#### SELECTION:
++++++++

Among the more promising CO2 reduction projects selected for in-depth study by the U.S. DOE is one known as “CalCapture,” being developed by California Resources Corp. (CRC), owner of the Elk Hills oil and gas field (Figure 1) and the 550MW Elk Hills combined cycle power plant.
EPRI, partnering with CRC and Fluor, signed a contract with DOE in 2019 to conduct a Front End Engineering Design (FEED) study to retrofit that 2 x 1 GE 7F.03 plant with a post-combustion carbon capture unit (CCU).
A report on this study was published in the 2023 GTW Handbook. Since then, key objectives remain the same but some key guidelines have changed:
- Feasibility. Determine technical and economic feasibility of retrofitting a modern F-Class natural gas combined cycle plant for carbon capture.
- Capacity. Capture 4,000 tonnes per day of CO2 from plant flue gas.
- Process. Fluor’s Econamine FG+ aqueous amine CO2 removal technology designed for 95% capture (was 90%).
- Storage. Compress captured CO2 to up to 160 bar for deep underground injection and permanent storage.
- Funding. Besides funding from DOE and cost sharing from EPRI, the study has received financial support from the climate investment arm of the Oil and Gas Climate Initiative (OGCI).
The FEED study was completed in 2022. Results indicated the project would take nearly five years to execute, require an investment of about $750 million (excluding owner’s costs), and result in the deep injection of about 1.5 million tonnes CO2 per year into depleted reservoirs.

Project description
Based on a 95% capture rate, the CalCapture Carbon Capture Unit is designed to eliminate essentially all of the Elk Hills power plant carbon emissions by removing a nominal 4,000 tonnes of CO2 per day from the two combined cycle flue gas streams.

++++++++

#### DATA RECORDS:

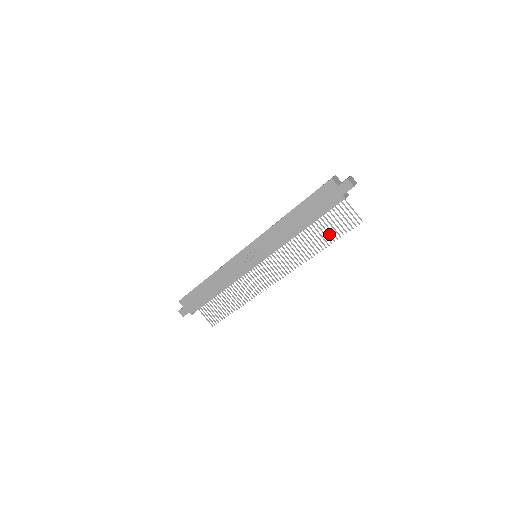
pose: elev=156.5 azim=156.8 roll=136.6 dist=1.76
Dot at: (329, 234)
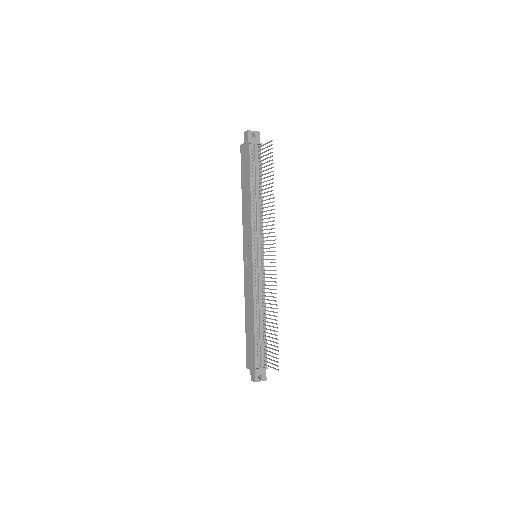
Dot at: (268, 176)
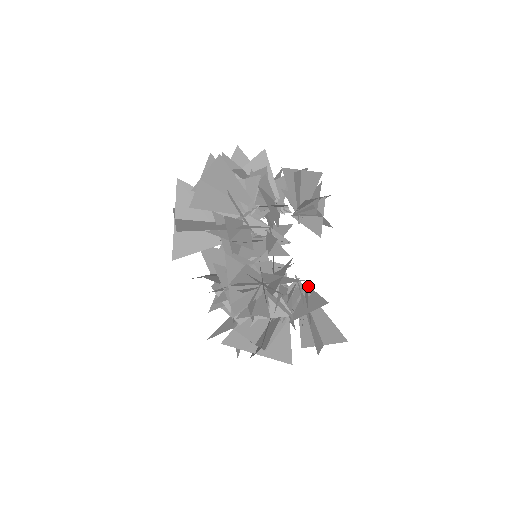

++++++++

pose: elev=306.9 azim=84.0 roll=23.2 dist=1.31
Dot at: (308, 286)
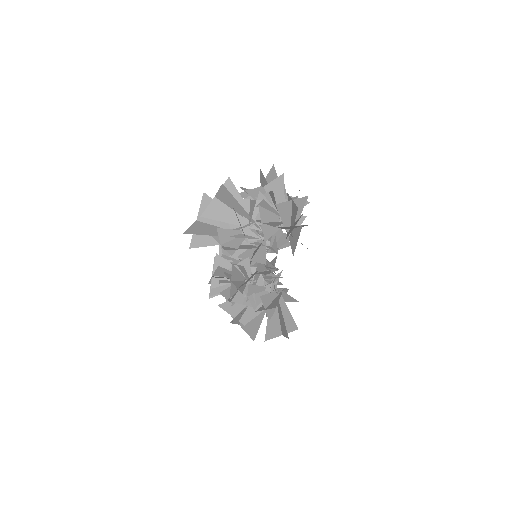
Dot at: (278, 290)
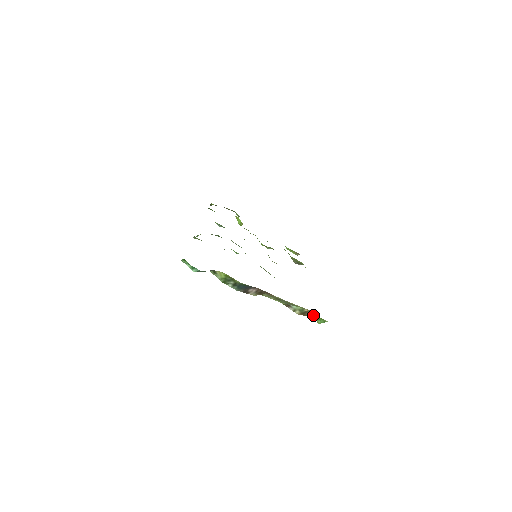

++++++++

#### CHALLENGES:
• A. What capture rate is Fluor's Econamine FG+ technology designed for in the CalCapture passage?
• B. Extract from the CalCapture passage, word for word, the part that opens with the words containing "- Storage. Compress" and closes with "into depleted reservoirs.".
• C. Continue the passage on the CalCapture carbon capture project from where it stops.

#### ANSWERS:
• A. It is designed for 95% capture, up from 90%.

• B.
- Storage. Compress captured CO2 to up to 160 bar for deep underground injection and permanent storage.
- Funding. Besides funding from DOE and cost sharing from EPRI, the study has received financial support from the climate investment arm of the Oil and Gas Climate Initiative (OGCI).
The FEED study was completed in 2022. Results indicated the project would take nearly five years to execute, require an investment of about $750 million (excluding owner’s costs), and result in the deep injection of about 1.5 million tonnes CO2 per year into depleted reservoirs.

• C.
(Note: the FEED study was based on 90% CO2 capture and installing a separate gas-fired boiler for supplying process steam to the capture unit. Recent post-FEED design changes include an increase in capture rate to 95% and adopting steam integration with the combined cycle which eliminates the need for an auxiliary boiler and avoids associated CO2 emissions.)
The area allocated for the CCU facility (Figure 2) is adjacent to and just south of the existing Elk Hills power plant. See Table 1 for design site conditions showing the range of ambient temperature which directly affects the mass flow of flue gas to be decarbonized.

Originally, the project was to take advantage of enhanced oil recovery (EOR) resulting from CO2 injection that would average about 7,000 incremental barrels per day of low-carbon oil over the life of the project.
Back in 2022, this would have resulted in about an 18% increase over the average daily production rate at the Elk Hills field. Equivalent, in revenue, to monetizing 60 million barrels of added oil reserves to the project. However, late in 2022, California adopted legislation which effectively bans the use of injected CO2 for enhanced oil production. As a result, CRC is now looking to Federal incentives for CCS provided in the Inflation Reduction Act (IRA) to help fill the financial gap.
While acknowledging that this new legislation has caused a substantial shift in the project, CRC states there is a possible and viable path to transition the project from EOR to deep permanent storage, with additional incentives and future changes to the current Cap and Trade program.
Primed for CCS
The project is anticipated to result in removing the equivalent emissions of roughly 300,000 gasoline-fueled vehicles, offering significant support to California’s ambitious climate goals and national and global objectives.
According to CRC, the Elk Hills oil and gas complex is primed for CCS in terms of commercial readiness of the site, facilities and storage targets, availability of carbon credits (both Federal and State), and corporate commitment to such carbon management projects.
Estimates, based on the increase in Federal 45Q tax credits to $85 per tonne, expect the project to benefit at the rate of about $125 million per year, for 12 years, from 45Q. Should California adopt a sequestration protocol into its “Cap-and-Trade” program, the project could also benefit from an avoided cost of $35 to $50 million per year.
Because the Elk Hills Power Plant supplies electricity directly to oil field transportation fuels, an estimated $35 to $45 million per year from California’s Low Carbon Fuel Standard (LCFS) credit could also support project economics.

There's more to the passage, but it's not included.